Edith D., une amie de la famille, décrit une fratrie aux personnalités opposées. "Olivier était très sociable, bien dans sa peau, il a eu beaucoup de réussite dans sa vie professionnelle et sentimentale. Ce n'est pas le cas de Gabriel."

"Je n'avais jamais de réponses quand je lui posais des questions sur sa vie privée", a témoigné Christophe S., un ami d'enfance qui correspondait épisodiquement avec lui.

"De sa vie affective et sentimentale je ne savais rien", a souligné son frère Olivier, dont les rapports avec l'accusé sont largement distendus depuis plusieurs années.

De l'avis général, Gabriel Fortin vivait très mal ses licenciements. Trois des quatre personnes visées par Gabriel Fortin y avaient été associées. La quatrième victime travaillait dans une agence Pôle emploi de Valence qu'il avait fréquentée après son dernier renvoi.

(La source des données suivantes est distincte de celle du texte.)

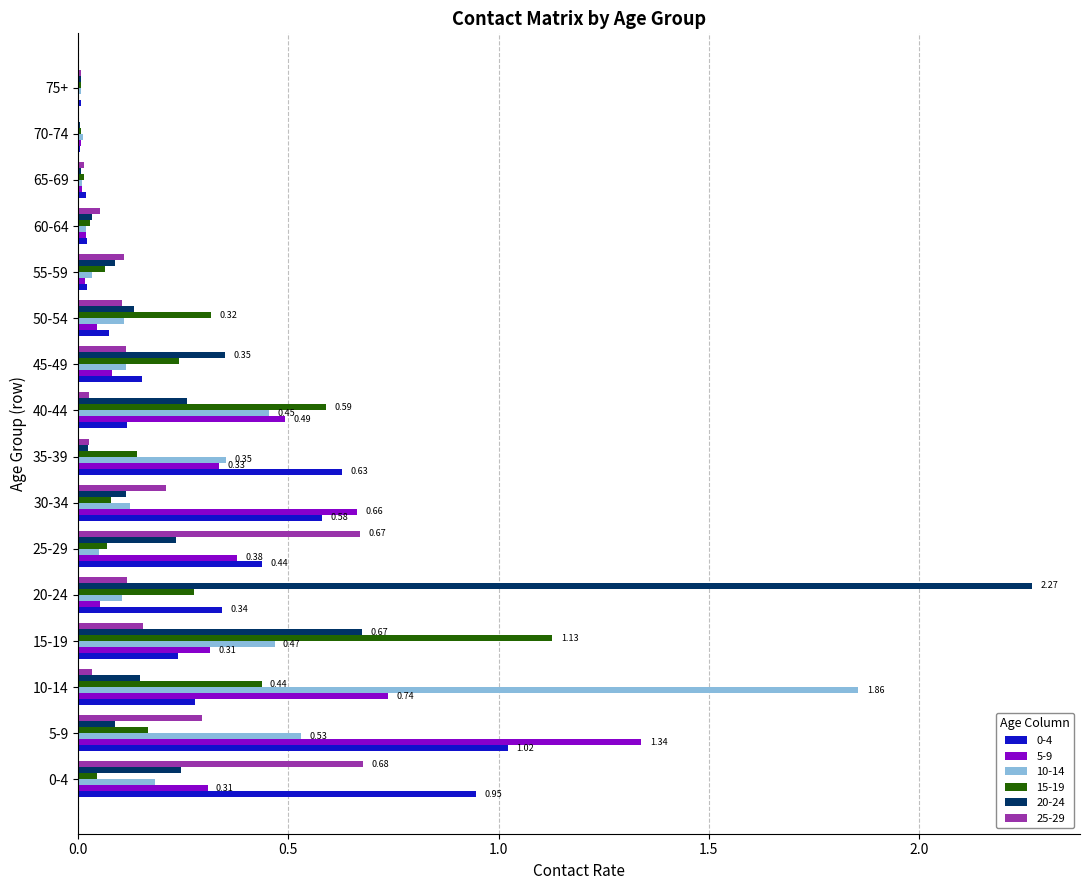

Which series changed the most between 15-19 and 25-29?

15-19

"Il ruminait et avait des pensées paranoïaques, Pôle emploi lui avait proposé un boulot de manutentionnaire, il l'avait très mal pris", raconte Michel T., son instructeur de club de vol à voile.

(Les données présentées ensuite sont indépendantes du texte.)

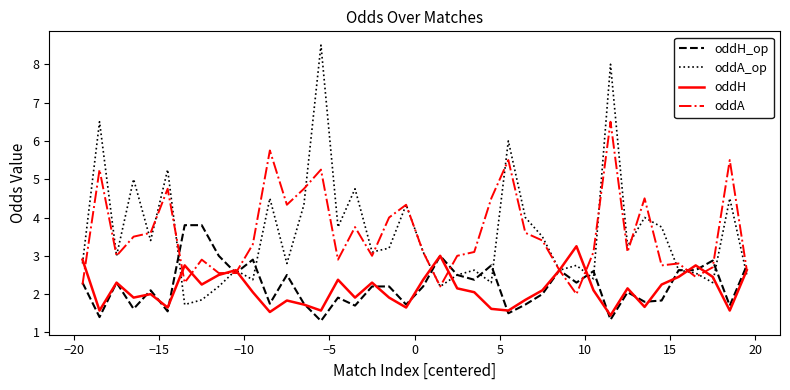

What is the sum of all oddH values?

85.4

A l'époque de son dernier licenciement, "on sentait qu'il allait beaucoup moins bien, il était fuyant", poursuit celui qui décrit également l'accusé comme "convivial, sympathique et intelligent", mais très secret.

Sa tante Magali rapporte que sa mère se plaignait à cette époque que son fils "se complaisait dans le chômage", le qualifiant d'"un peu feignant".

L'intéressée a concédé voir dans le chômage "un échec". Lorsqu'elle a vu son fils pour la dernière fois, environ 15 jours avant le drame, elle l'a trouvé "pas bien". "J'ai essayé de le questionner, qu'est-ce qui ne va pas? Il n'a pas répondu".

"Il est parti en sanglotant c'est vrai, j'ai essayé de le rattraper, je ne l'ai pas retrouvé", a-t-elle poursuivi. Dans le box des accusés, Gabriel Fortin est resté imperturbable.

"Sa personnalité telle que je la percevais, un peu en retrait, n'était peut-être pas adaptée" au métier d'ingénieur, mais "je ne pensais pas que c'était un psychopathe à ce point", avance son frère Olivier.